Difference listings
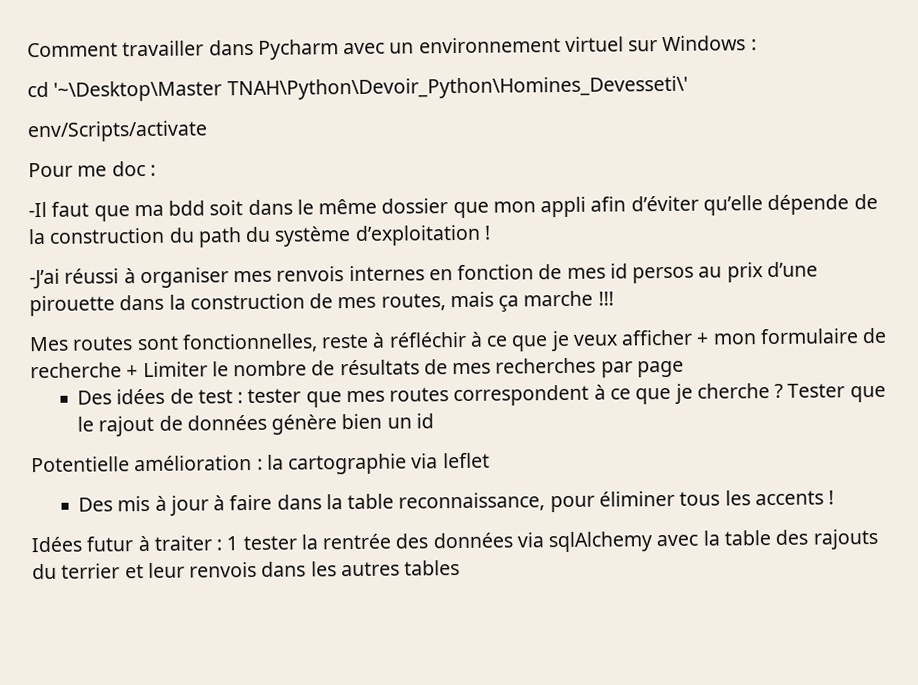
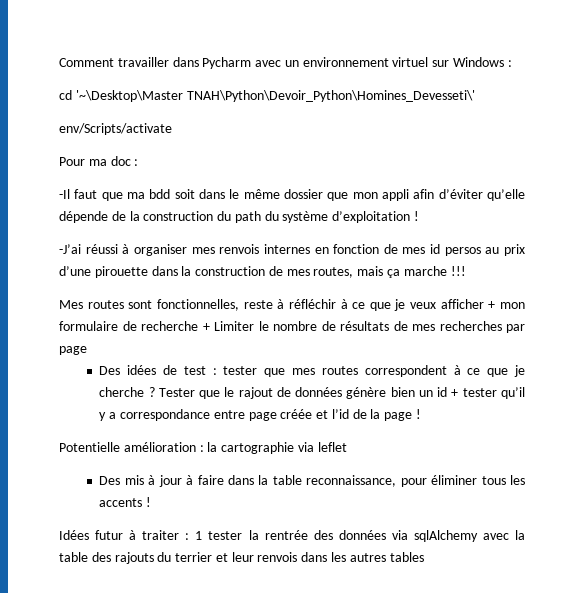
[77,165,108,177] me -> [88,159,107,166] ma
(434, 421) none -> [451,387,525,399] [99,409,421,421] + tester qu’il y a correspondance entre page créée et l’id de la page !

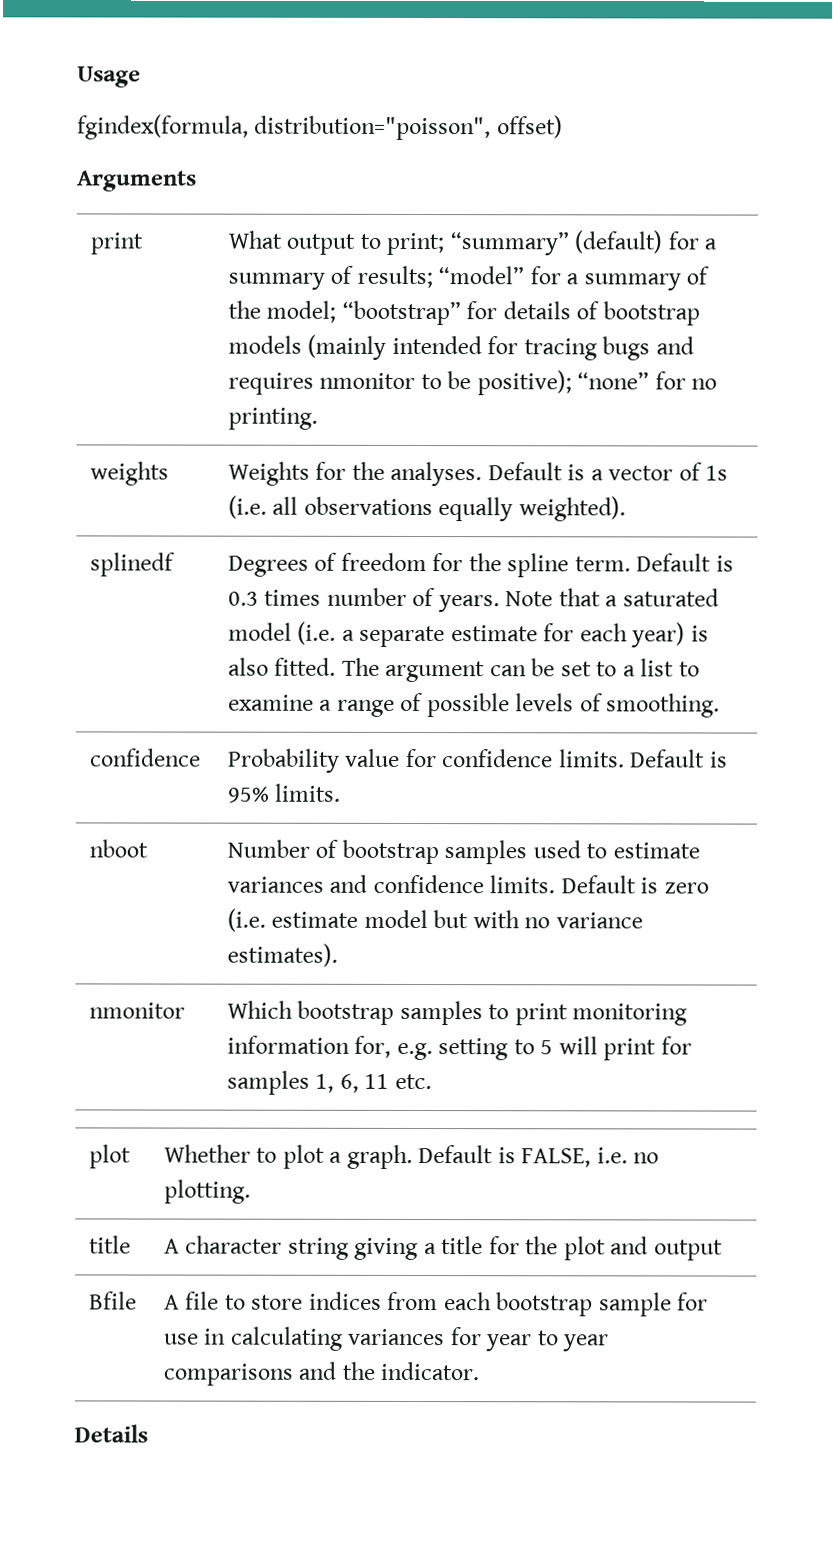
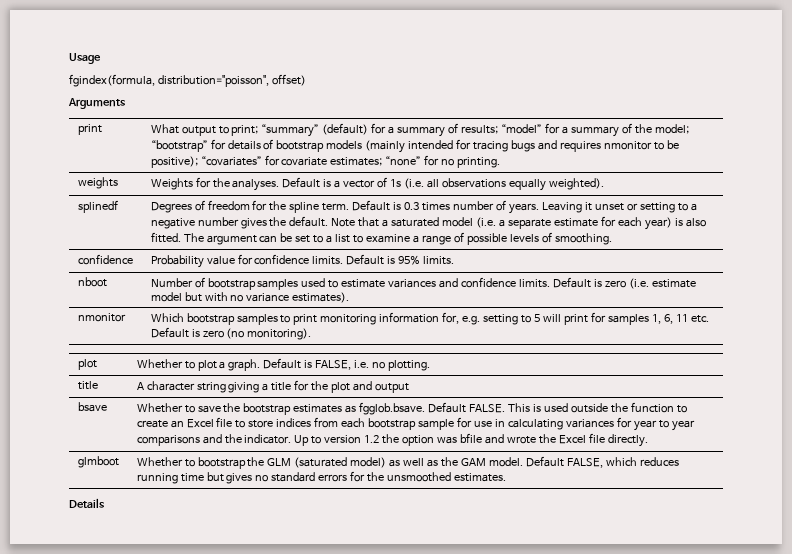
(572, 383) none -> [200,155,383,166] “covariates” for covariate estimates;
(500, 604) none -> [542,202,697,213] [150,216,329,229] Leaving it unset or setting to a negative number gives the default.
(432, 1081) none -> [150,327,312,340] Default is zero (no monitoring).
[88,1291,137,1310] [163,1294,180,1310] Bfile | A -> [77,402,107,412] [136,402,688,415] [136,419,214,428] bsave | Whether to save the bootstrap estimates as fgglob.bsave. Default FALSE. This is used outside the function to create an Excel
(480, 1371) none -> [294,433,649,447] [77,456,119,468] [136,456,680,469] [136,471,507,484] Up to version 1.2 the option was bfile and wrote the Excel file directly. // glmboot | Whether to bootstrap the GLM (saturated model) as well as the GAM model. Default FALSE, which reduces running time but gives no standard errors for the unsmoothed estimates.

==

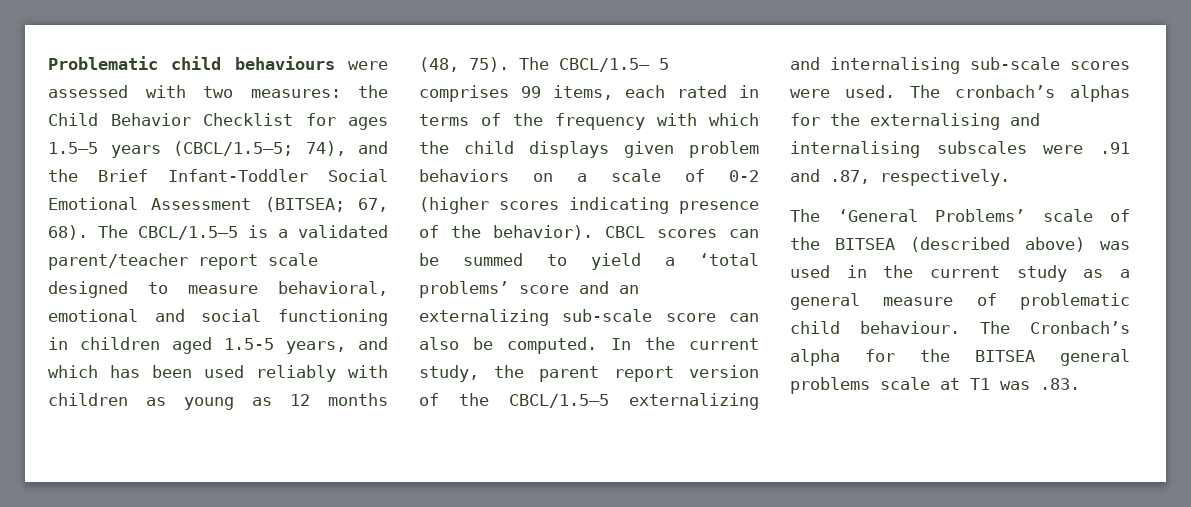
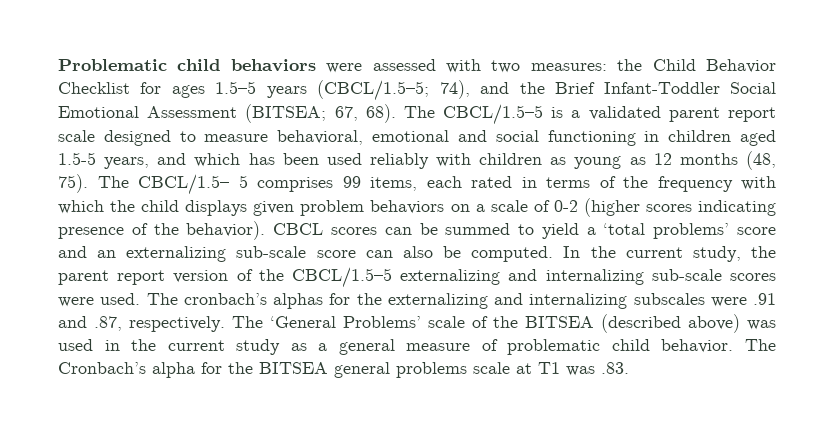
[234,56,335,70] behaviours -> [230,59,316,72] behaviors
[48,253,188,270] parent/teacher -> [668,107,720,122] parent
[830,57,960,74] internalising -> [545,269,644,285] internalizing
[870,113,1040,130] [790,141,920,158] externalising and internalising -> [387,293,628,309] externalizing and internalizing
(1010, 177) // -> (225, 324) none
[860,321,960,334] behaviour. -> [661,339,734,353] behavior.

Exercise prompt:
Print exactly, with no pictures, the lines above from the one that holds "[77,165,108,177] me -> [88,159,107,166] ma" through the one that holds "(572, 383) none", both of them included.

Task result:
[77,165,108,177] me -> [88,159,107,166] ma
(434, 421) none -> [451,387,525,399] [99,409,421,421] + tester qu’il y a correspondance entre page créée et l’id de la page !

(572, 383) none -> [200,155,383,166] “covariates” for covariate estimates;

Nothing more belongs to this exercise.